Saving a Dataframe to File

from utilmy import 
pd_to_file(df, "data.csv")

The pd_to_file() function lets us easily save a pandas dataframe to the local disk. It automatically detects the file format.

Plotting Multiple Variables

from utilmy import pd_plot_multi
cols = ['T (degC)', 'Tpot (K)']
pd_plot_multi(df_weather, cols)

The pd_plot_multi() function lets us quickly plot multiple variables from a pandas dataframe. We only have to specify the dataframe, as well as a list with the columns that we want to be plotted. After doing that, a matplotlib graph is displayed.

Applying Stratified Sampling to a Dataframe

from utilmy import pd_sample_strat
pd_sample_strat(df1, col, n)

The pd_sample_strat() function lets us apply stratified sampling on a specific dataframe column. For every unique value of the specified column n random samples will be selected, while the rest are going to be dropped.

Binning Numeric Values

from utilmy import pd_col_bins
pd_col_bins(df1, col, nbins=10)

Binning is the process where continuous numeric values are grouped in intervals known as bins. This can be easily accomplished with the pd_col_bins function. You simply have to specify a pandas dataframe, the numeric column you want to apply binning to and the number of bins.

Converting a Date to Unix Timestamp

from utilmy import to_timeunix

Getting the Unix timestamp of a date can be useful in many cases. This can be accomplished easily with the to_timeunix() function. You simply pass the date as a string, and the Unix timestamp is returned.

Getting OS Memory Information

from utilmy import os_memory

Knowing how much RAM memory is available is useful in many occasions. The os_memory() prints the total RAM of the system, as well as the amount that is free and used at that time.

Getting the Number of CPU Cores

from utilmy import os_cpu

The os_cpu() function prints the number of CPU cores available. This function can be useful in case you are working on a remote machine and don’t know how many cores it has. Furthermore, you can use it to define the number of cores that should be utilized in functions that support parallel processing.

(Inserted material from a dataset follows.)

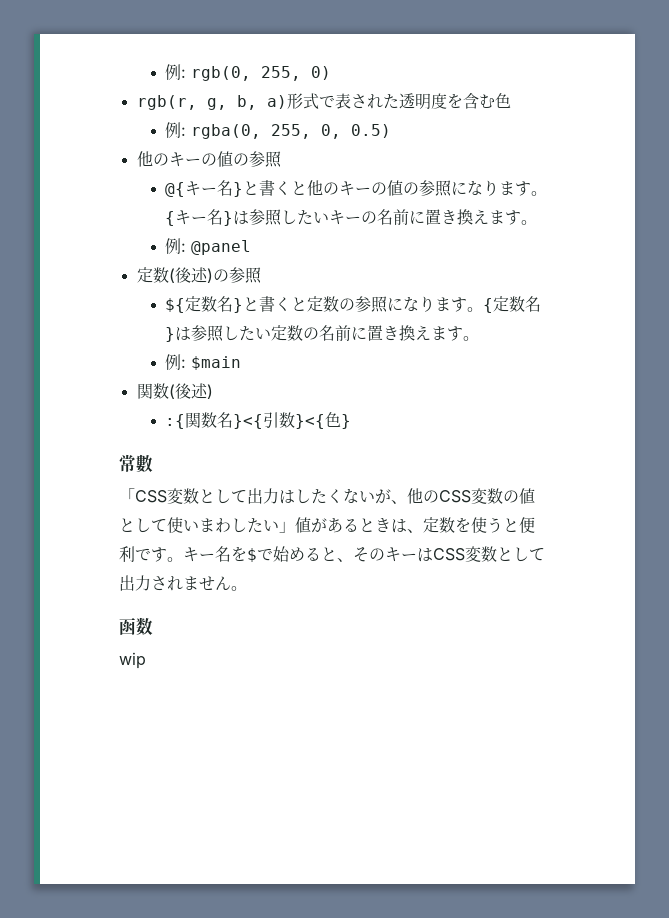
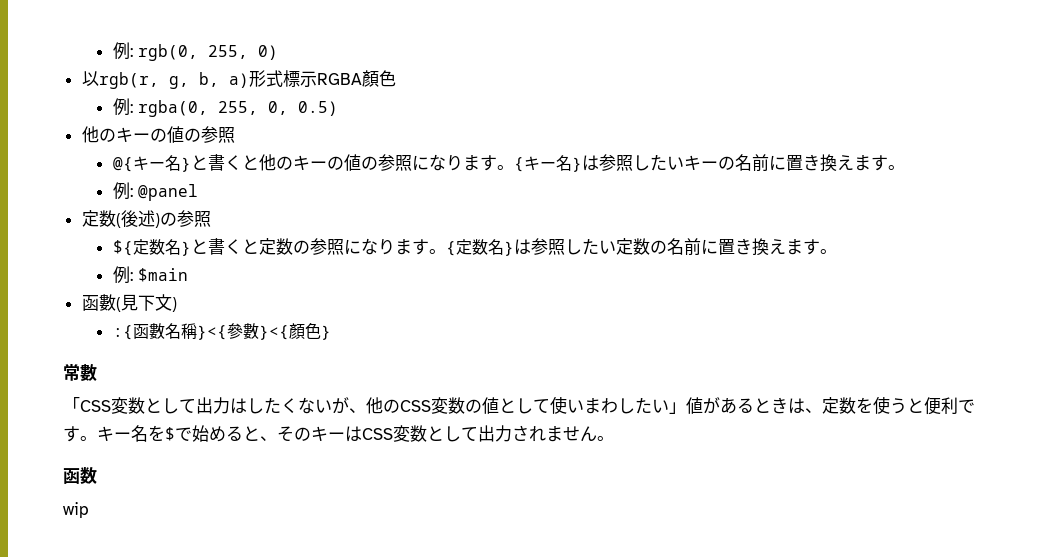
(332, 73) none -> [81,71,99,86] 以
[318,93,495,110] で表された透明度を含む -> [282,70,379,87] 標示RGBA顏
[136,383,208,399] 関数(後述 -> [81,294,172,312] 函數(見下文
[185,412,326,429] 関数名}<{引数}<{ -> [132,323,305,340] 函數名稱}<{參數}<{顏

Getting the Working Directory in Unix format

from utilmy import os_getcwd

The os_getcwd() function returns the current working directory of the OS,

in correct Unix format “/” (windows is converted to Unix).

Getting the Intersection of Two Lists

from utilmy import np_list_intersection
np_list_intersection([1, 2, 3, 4], [3, 4, 5, 6])

The intersection of two lists contains the elements that are contained in both of them. We can do that easily with the np_list_intersection() function, that takes two lists as parameters. In this example, the returned list will be [3, 4] as those are the two common elements.